Source text start
Next, we will setup a convolutional neural network (CNN) to predict emotions for each image. A CNN is good for this task because it spatially breaks the image into parts, and those parts into smaller parts and so on. Doing so gives us nodes of information that capture the relationship between spatially similar objects. This gives our neural network enough information to make good predictions.

Side note: CNNs have historically dominated image processing tasks, but recently vision transformer (ViT) models are on the rise and may outperform CNNs in some areas.

import os
import numpy as np
import matplotlib.pyplot as plt
import tensorflow as tf

model = tf.keras.models.Sequential([
    tf.keras.layers.Conv2D(32, (3, 3), activation='relu', input_shape=(IMG_HEIGHT, IMG_WIDTH, 1)),
    tf.keras.layers.Conv2D(32, (3, 3), activation='relu'),
    tf.keras.layers.MaxPooling2D(2, 2),
    tf.keras.layers.BatchNormalization(),

    tf.keras.layers.Conv2D(64, (3, 3), activation='relu'),
    tf.keras.layers.Conv2D(64, (3, 3), activation='relu'),
    tf.keras.layers.MaxPooling2D(2, 2),
    tf.keras.layers.BatchNormalization(),

    tf.keras.layers.Conv2D(128, (3, 3), activation='relu'),
    tf.keras.layers.Conv2D(128, (3, 3), activation='relu'),
    tf.keras.layers.MaxPooling2D(2, 2),
    tf.keras.layers.BatchNormalization(),

    tf.keras.layers.Flatten(),
    tf.keras.layers.Dense(512, activation='relu'),
    tf.keras.layers.Dropout(0.5),
    tf.keras.layers.BatchNormalization(),
    tf.keras.layers.Dense(NUM_CLASSES, activation='softmax')
])

# Compile the model
model.compile(
    optimizer='adam',
    loss='categorical_crossentropy',
    metrics=['accuracy']
)

# Print the model summary
model.summary()

# Train the model
EPOCHS = 50

history = model.fit(
    train_generator,
    epochs=EPOCHS,
    validation_data=test_generator,
    )

Visualize Training Results

Now we’ll look through some training metrics to get an idea of our model’s ability.


# Evaluate the model on the test set
test_loss, test_acc = model.evaluate(test_generator)
print(f"\nTest Accuracy: {test_acc*100:.2f}%")

# Plot training & validation accuracy values
plt.figure(figsize=(12, 4))
Source text end
Given information start
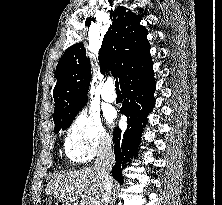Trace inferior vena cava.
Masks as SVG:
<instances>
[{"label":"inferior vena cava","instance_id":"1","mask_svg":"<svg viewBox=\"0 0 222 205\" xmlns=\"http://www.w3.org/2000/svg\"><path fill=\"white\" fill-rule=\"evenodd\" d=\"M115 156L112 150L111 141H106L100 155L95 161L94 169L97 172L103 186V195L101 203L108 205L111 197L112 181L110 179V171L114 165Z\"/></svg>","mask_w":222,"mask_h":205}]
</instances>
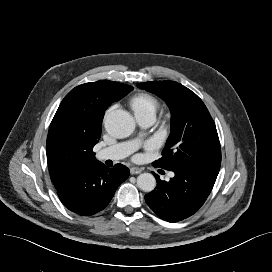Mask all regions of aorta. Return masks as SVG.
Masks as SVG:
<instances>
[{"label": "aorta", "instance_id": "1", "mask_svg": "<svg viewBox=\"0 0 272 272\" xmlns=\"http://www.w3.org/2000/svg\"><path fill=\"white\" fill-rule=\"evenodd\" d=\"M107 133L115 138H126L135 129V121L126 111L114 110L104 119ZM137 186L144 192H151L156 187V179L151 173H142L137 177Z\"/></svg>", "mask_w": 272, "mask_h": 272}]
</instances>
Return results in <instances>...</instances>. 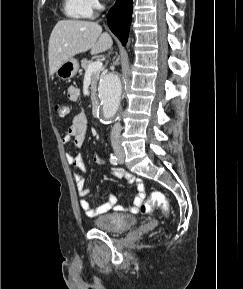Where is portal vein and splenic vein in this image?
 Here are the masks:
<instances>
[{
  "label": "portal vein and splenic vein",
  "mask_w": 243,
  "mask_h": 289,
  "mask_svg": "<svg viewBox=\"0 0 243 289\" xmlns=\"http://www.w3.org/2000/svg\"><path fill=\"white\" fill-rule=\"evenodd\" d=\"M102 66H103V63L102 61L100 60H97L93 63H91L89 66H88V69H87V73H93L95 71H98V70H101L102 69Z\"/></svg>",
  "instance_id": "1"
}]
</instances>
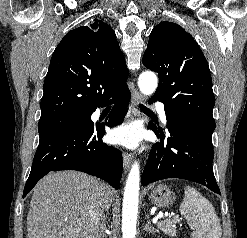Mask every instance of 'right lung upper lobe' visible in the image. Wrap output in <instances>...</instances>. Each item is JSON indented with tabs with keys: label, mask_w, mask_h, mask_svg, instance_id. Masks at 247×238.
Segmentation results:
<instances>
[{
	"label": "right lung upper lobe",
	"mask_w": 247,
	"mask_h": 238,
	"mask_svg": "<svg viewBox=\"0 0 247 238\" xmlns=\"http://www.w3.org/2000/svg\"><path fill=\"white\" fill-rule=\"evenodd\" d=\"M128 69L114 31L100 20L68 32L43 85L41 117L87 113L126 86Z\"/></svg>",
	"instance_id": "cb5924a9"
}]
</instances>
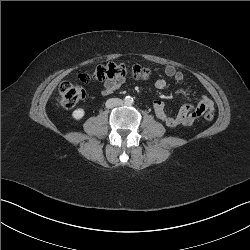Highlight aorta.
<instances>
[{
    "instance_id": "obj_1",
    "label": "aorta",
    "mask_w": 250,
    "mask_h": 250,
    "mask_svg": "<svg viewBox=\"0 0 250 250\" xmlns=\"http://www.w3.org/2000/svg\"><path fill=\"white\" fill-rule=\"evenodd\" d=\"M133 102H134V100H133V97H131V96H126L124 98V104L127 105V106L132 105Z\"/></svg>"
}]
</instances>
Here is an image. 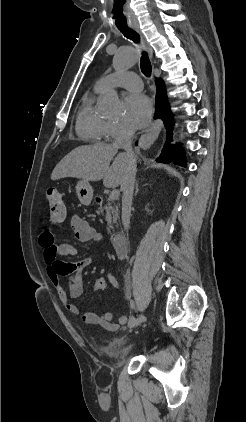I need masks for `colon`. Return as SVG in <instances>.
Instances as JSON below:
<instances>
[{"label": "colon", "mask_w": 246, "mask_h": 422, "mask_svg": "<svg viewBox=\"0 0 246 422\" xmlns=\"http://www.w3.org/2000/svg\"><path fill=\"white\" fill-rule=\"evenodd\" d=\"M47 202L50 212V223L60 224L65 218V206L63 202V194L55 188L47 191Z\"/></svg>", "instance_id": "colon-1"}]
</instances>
Given information end
Given information start
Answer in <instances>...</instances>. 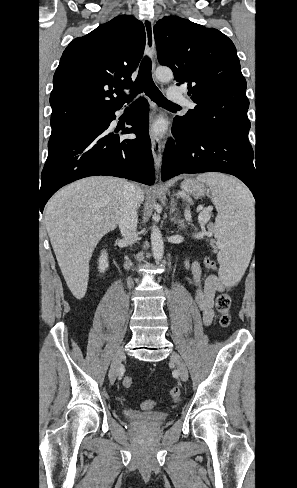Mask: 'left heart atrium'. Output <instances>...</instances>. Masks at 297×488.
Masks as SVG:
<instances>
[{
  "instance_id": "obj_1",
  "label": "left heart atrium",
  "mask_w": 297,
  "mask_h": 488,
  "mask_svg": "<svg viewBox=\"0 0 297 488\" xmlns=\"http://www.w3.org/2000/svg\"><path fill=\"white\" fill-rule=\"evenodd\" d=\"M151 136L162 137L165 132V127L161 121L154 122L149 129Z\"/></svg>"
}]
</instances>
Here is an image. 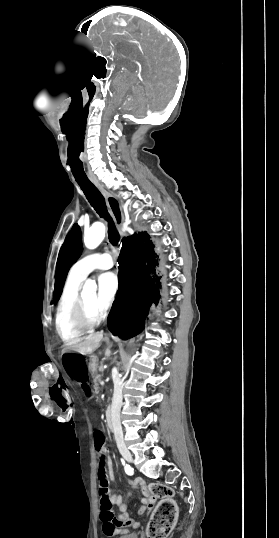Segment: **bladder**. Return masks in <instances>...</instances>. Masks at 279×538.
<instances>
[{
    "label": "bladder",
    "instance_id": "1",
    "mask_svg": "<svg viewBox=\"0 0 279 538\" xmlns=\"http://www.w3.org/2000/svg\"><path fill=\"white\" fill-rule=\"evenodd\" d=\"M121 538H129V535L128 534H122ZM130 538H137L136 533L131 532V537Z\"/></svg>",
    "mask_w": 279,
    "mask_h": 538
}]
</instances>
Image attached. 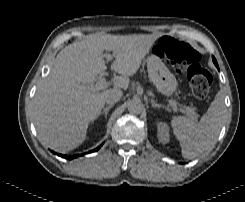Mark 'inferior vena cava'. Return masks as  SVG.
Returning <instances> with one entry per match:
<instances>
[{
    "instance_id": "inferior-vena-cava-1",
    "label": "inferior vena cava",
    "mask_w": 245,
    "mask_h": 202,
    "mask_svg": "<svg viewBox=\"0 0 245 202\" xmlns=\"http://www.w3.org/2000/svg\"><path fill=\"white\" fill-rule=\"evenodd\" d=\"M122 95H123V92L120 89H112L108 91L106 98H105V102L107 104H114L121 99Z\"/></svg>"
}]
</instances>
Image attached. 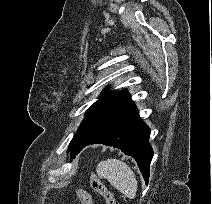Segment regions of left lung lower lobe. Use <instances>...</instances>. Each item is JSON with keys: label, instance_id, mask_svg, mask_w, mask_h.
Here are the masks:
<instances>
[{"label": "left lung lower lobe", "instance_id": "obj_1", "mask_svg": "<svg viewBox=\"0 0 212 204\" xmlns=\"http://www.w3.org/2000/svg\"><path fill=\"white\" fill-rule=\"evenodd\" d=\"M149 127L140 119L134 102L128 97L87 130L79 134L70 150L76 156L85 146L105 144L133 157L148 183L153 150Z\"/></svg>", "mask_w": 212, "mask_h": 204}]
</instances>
Given information end
* [Directives]:
(1) According to the emotion-recognition CNN text, which models are on the rise and may outperform CNNs in some areas?
(2) Please carry on with the emotion-recognition CNN text from its last line.
The material is separate from the emotion-recognition CNN text.

* [Exercise answers]:
(1) Vision transformer (ViT) models.

(2)
plt.subplot(1, 2, 1)
plt.plot(history.history['accuracy'], label='Train')
plt.plot(history.history['val_accuracy'], label='Test')
plt.title('Model Accuracy')
plt.xlabel('Epoch')
plt.ylabel('Accuracy')
plt.legend()

# Plot training & validation loss values
plt.subplot(1, 2, 2)
plt.plot(history.history['loss'], label='Train')
plt.plot(history.history['val_loss'], label='Test')
plt.title('Model Loss')
plt.xlabel('Epoch')
plt.ylabel('Loss')
plt.legend()

plt.tight_layout()
plt.show()

The accuracy plateau around epoch 30 is expected (Train accuracy ~55%). FER2013 has labeling inconsistencies and low image quality. Pushing for higher accuracy means overfitting to dataset noise. This performance level generalizes better to real faces.

Setup live face recognition and classification

Finally, we will setup live video, extract faces using cv2 (surprisingly simple!), and label these faces using our CNN. Note that we scale our live images to match the dimensions of our training dataset (48x48 and black-and-white). This scaling results in a lightweight model while sacrificing some labelling accuracy.

# Live emotion classification
import cv2
import numpy as np
import tensorflow as tf
from tensorflow.keras.models import load_model

# Save and/or load the model
model.save('emotion_model.keras') 
model = load_model('emotion_model.keras')

# Emotion classes corresponding to your model's output
emotion_classes = ['Angry', 'Disgust', 'Fear', 'Happy', 'Neutral', 'Sad', 'Surprise']

# Start video capture from the default webcam
cap = cv2.VideoCapture(0)

# Load OpenCV's pre-trained Haar Cascade face detector
face_cascade = cv2.CascadeClassifier(cv2.data.haarcascades + 'haarcascade_frontalface_default.xml')

while True:
    # Capture frame-by-frame
    ret, frame = cap.read()
    
    if not ret:
        break  # Exit if the video capture fails
    
    # Convert the frame to grayscale (since your model expects grayscale images)
    gray_frame = cv2.cvtColor(frame, cv2.COLOR_BGR2GRAY)
    
    # Detect faces in the frame
    faces = face_cascade.detectMultiScale(
        gray_frame,
        scaleFactor=1.1,
        minNeighbors=5,
        minSize=(30, 30),
        flags=cv2.CASCADE_SCALE_IMAGE
    )
    
    # Iterate over each face detected
    for (x, y, w, h) in faces:
        # Extract the region of interest (the face)
        roi_gray = gray_frame[y:y+h, x:x+w]
        
        # Resize the face ROI to match the input shape of your model (48x48)
        cropped_img = cv2.resize(roi_gray, (48, 48))
        
        # Normalize pixel values (as done during training)
        cropped_img = cropped_img.astype('float32') / 255.0
        
        # Expand dimensions to match model input shape (1, 48, 48, 1)
        cropped_img = np.expand_dims(cropped_img, axis=0)
        cropped_img = np.expand_dims(cropped_img, axis=-1)
        
        # Predict the emotion
        prediction = model.predict(cropped_img)
        emotion_index = np.argmax(prediction)
        emotion_label = emotion_classes[emotion_index]
        confidence = np.max(prediction)
        
        # Draw a rectangle around the face
        cv2.rectangle(frame, (x, y), (x+w, y+h), (0, 255, 0), 2)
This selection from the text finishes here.